Wanneer je mensen uitnodigt voor een diner, komt er meestal wijn aan te pas. Heel veel mensen, ook Nederlanders, drinken graag een glas wijn bij de maaltijd. Sommigen doen dat zelfs dagelijks. Welke wijn je bij de maaltijd of het diner kiest, hangt allereerst af van je persoonlijke smaak.  Er zijn bepaalde richtlijnen voor het kiezen van de juiste wijn.  Het gerecht en de wijn moeten in een bepaalde harmonie zijn. In de wijnhandel kun je om advies vragen als je het menu weet. In de supermarkt kun je vaak informatie vinden aan de rekken van de wijnafdeling. Hieronder vind u wat handzame informatie die u kunt gebruiken voor wat meer gemak bij het kiezen uit de verschillende soorten wijnen.


Algemene tips

Bij een uitgebreid etentje waarbij je meerdere wijnen wilt serveren is het zaak om de juiste volgorde aan te houden: eenvoudige wijn schenk je voor de wat duurdere, exclusievere wijn. Jonge wijn schenk je voor de oude, rijpere wijn. Droge wijn serveer je voor de zoete wijn en de witte wijn gaat vooraf aan de rode wijn.  Bepaalde gerechten komen beter tot zijn recht met de juiste wijn erbij. Hier zijn richtlijnen voor die hieronder kort samengevat zijn. Het blijft uiteraard een kwestie van persoonlijke smaak.
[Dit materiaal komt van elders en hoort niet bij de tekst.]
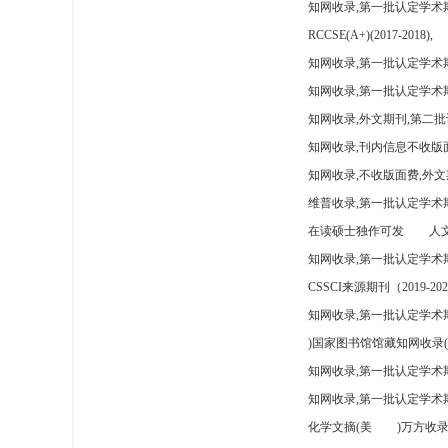
知网收录,第一批认定学术
RCCSE(A+)(2017-2018),
知网收录,第一批认定学术期
知网收录,第一批认定学术
知网收录,外文期刊,第二批
知网收录,刊内信息不收版
知网收录,不收版面费,外文
维普收录,第一批认定学术期
在读硕士独作可发
人文
知网收录,第一批认定学术
CSSCI来源期刊（2019-202
知网收录,第一批认定学术期
)国家图书馆馆藏知网收录(
知网收录,第一批认定学术
知网收录,第一批认定学术
化学文摘(美
)万方收录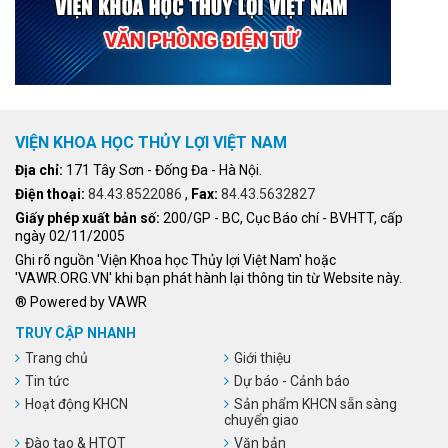
VIỆN KHOA HỌC THỦY LỢI VIỆT NAM
Địa chỉ:
171 Tây Sơn - Đống Đa - Hà Nội.
Điện thoại:
84.43.8522086
,
Fax:
84.43.5632827
Giấy phép xuất bản số:
200/GP - BC, Cục Báo chí - BVHTT, cấp
ngày 02/11/2005
Ghi rõ nguồn 'Viện Khoa học Thủy lợi Việt Nam' hoặc
'VAWR.ORG.VN' khi bạn phát hành lại thông tin từ Website này.
® Powered by VAWR
TRUY CẬP NHANH
Trang chủ
Giới thiệu
Tin tức
Dự báo - Cảnh báo
Hoạt động KHCN
Sản phẩm KHCN sẵn sàng
chuyển giao
Đào tạo & HTQT
Văn bản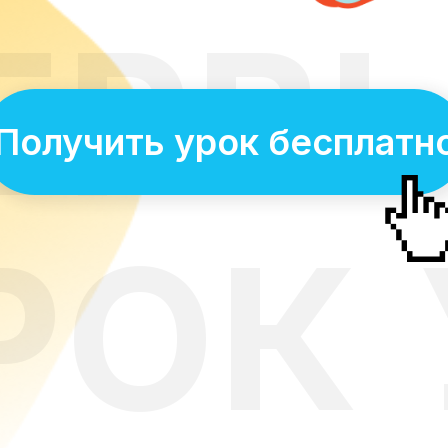
ЕРВ
Получить урок бесплатн
РОК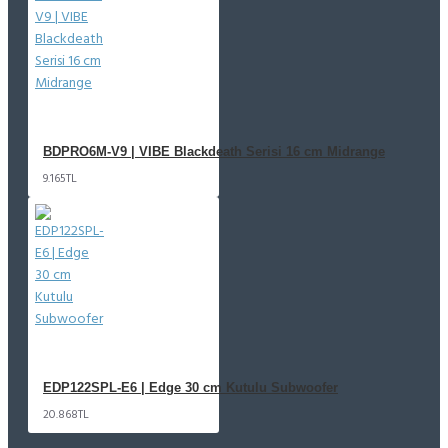
BDPRO6M-V9 | VIBE Blackdeath Serisi 16 cm Midrange
9.165TL
EDP122SPL-E6 | Edge 30 cm Kutulu Subwoofer
20.868TL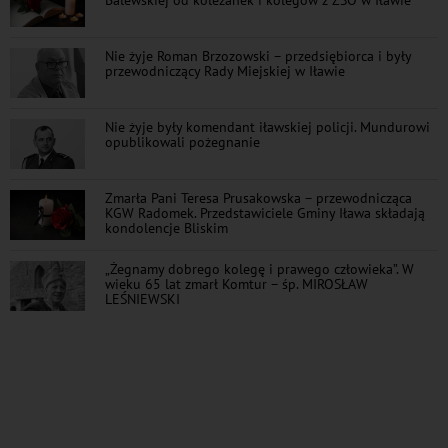
Nie żyje Roman Brzozowski – przedsiębiorca i były
przewodniczący Rady Miejskiej w Iławie
Nie żyje były komendant iławskiej policji. Mundurowi
opublikowali pożegnanie
Zmarła Pani Teresa Prusakowska – przewodnicząca
KGW Radomek. Przedstawiciele Gminy Iława składają
kondolencje Bliskim
„Żegnamy dobrego kolegę i prawego człowieka”. W
wieku 65 lat zmarł Komtur – śp. MIROSŁAW
LEŚNIEWSKI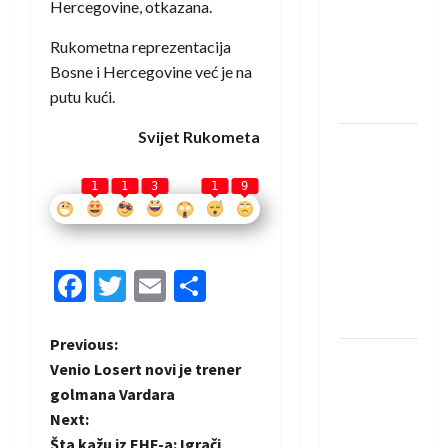
saznali
Hercegovine, otkazana.
protivnike
Rukometna reprezentacija
u grupi
Bosne i Hercegovine već je na
Evropske
putu kući.
lige
Svijet Rukometa
IHF ukinuo
suspenziju:
1
1
3
1
9
Rusija i
Bjelorusija
vraćaju se
u
Facebook
Twitter
Email
Share
međunarodni
rukomet
P
Previous:
Kentin
Venio Losert novi je trener
Mahé
o
golmana Vardara
novo
Next:
s
pojačanje
Šta kažu iz EHF-a: Igrači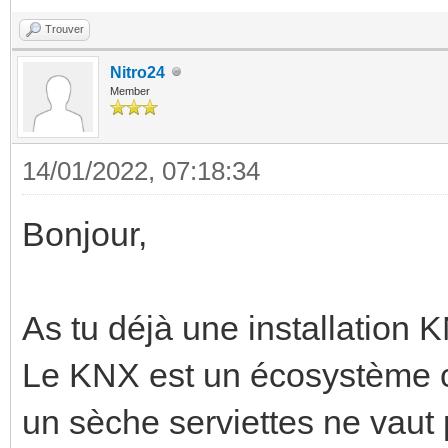
Trouver
Nitro24
Member
14/01/2022, 07:18:34
Bonjour,
As tu déjà une installation
Le KNX est un écosystème co
un sèche serviettes ne vaut 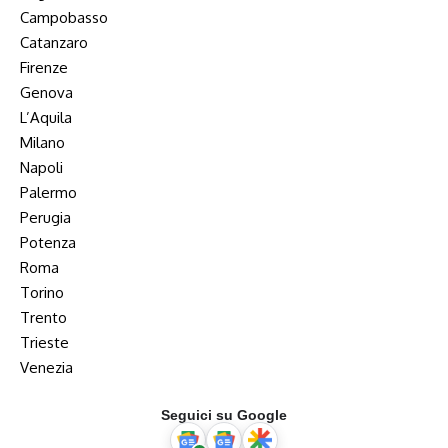
Campobasso
Catanzaro
Firenze
Genova
L’Aquila
Milano
Napoli
Palermo
Perugia
Potenza
Roma
Torino
Trento
Trieste
Venezia
Seguici su Google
Tips voor de keuze van wijn bij het uitgebreide diner

Voor het voorgerecht kies je het liefst een droge, niet al te zware wijn.  Ook bij soep kun je een lichte rode of witte wijn serveren. Als er vis of schaal- of schelpdieren op het menu staan, past hier een droge witte of een licht mousserende droge wijn bij. Een koude Alsace is een goede keuze bij mosselen bijvoorbeeld. Bij kip, varkensvlees of kalfsvlees is een stevige witte wijn (Bourgogne) of een lichte rode wijn (Beaujolais) of een droge rosé een goede begeleider. De categorie rood vlees, wild en gevogelte doen het goed bij een stevige rode wijn (Bordeaux of Bourgogne). Het kaasplankje kan onderverdeeld worden in het soort kaas. Bij milde, jonge kaas past een lichte wijn. Bij pittige kaassoorten past een stevige rode of witte wijn en bij oude kaas is een portje erg lekker. Het dessert is eigenlijk niet zo lastig omdat er dessertwijnen verkocht worden.


Wijn proeven

Tot slot nog een kleine cursus wijnproeven voor de liefhebber. Schenk twee grote slokken wijn in een schoon glas. De kleur hoort helder te zijn. Houdt het glas schuin tegen het licht. De kleur zegt iets over de leeftijd van de wijn en soms ook iets over de kwaliteit. Kort gezegd kun je stellen: hoe jonger de wijn, des te paarser de kleur, hoe ouder de wijn des te bruiner de rode kleur. Een bleekwitte, bijna kleurloze wijn duidt meestal op een droge, friszure smaak. Is de wijn goudkleuriger en geler, dan smaakt hij vaak wat voller en krachtiger. Laat nu de wijn even voorzichtig ‘walsen’ in het glas: kijk hoe de wijn langs de binnenkant van je glas terugloopt oftewel hoe de ‘tranen’ wegzakken. Hoe langzamer dat gebeurt, hoe stroperiger de wijn is. Je kunt de wijn nu gaan ruiken door je neus in het glas te steken en een paar seconden het aroma hiermee op te vangen. Laat de geur op je inwerken en stel voor jezelf vast wat je er van vindt. Neem dan een grote slok en laat de wijn even in je mond rondgaan. Behalve de smaak laat de wijn ook een gevoel achter in de mond. Dat wordt omschreven als rond, filmend, strak of stroef. Klaar met proeven? Dan wordt het slikken of spugen. Je hoeft bij beoordeling van de wijn niet deze niet door te slikken.